A fair and equal amount.
Some animals are more equal than others.
Democratic socialist.... reminds me of the general example of democracy being "two wolves and sheep voting of what to have for lunch". And that's just "democracy"!
Or Buttplug, Pedo Jeffy and a 10 year old voting on rape laws.
Democracy = Two wolves and a sheep voting on what's for lunch.
Democratic Socialism = Two wolves, a Lion, and a sheep voting on how to divide lunch among them. 🙂
How socialist are Democrats?
Lol there's been one mainstream socialist democrat in basically the history of this country..
The great irony is that if Democrats were half as liberal as the Right likes to pretend, they'd actually win elections
It's disheartening to me that a group of people so concerned with the deficit almost completely ignore the substance of Tulsi Gabbard's platform.
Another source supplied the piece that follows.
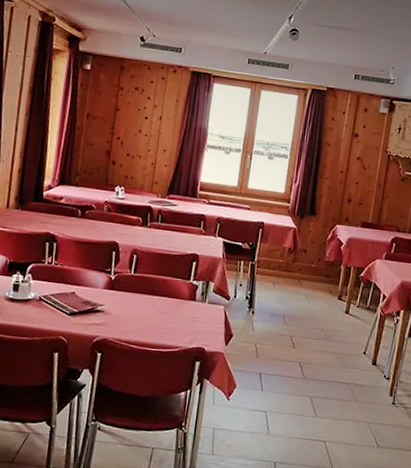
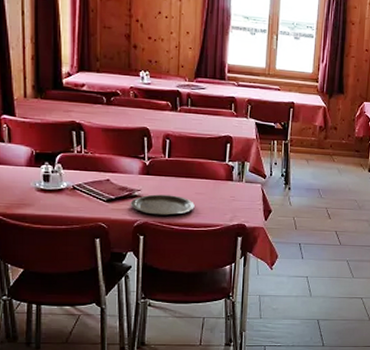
plate: none [91,310,155,334] -> present [130,194,195,216]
Instead of discussing principles or policy we have Matt "uh uh" Welch promoting a smear peice to discredit her religious choice. That's why he says we should "read past the headline."
Tulsi is the ONLY presidential candidate to publicly state she would stop wasteful regime change wars.
She's the ONLY candidate on record that she would not prosecute whistle blowers, and would pardon Julian Assange and Edward Snowden.
Now I don't agree with a lot of her policies, but endless wars and 1st amendment protections should be major issues for Libertarians that need to be discussed openly. I expected more from reason. I was suspect after their half-assed reporting on Venezuela, but after listening to this podcast, dedicated to disseminating democratic candidates, they've proved they're establishment boot lickers just like the rest of mainstream media.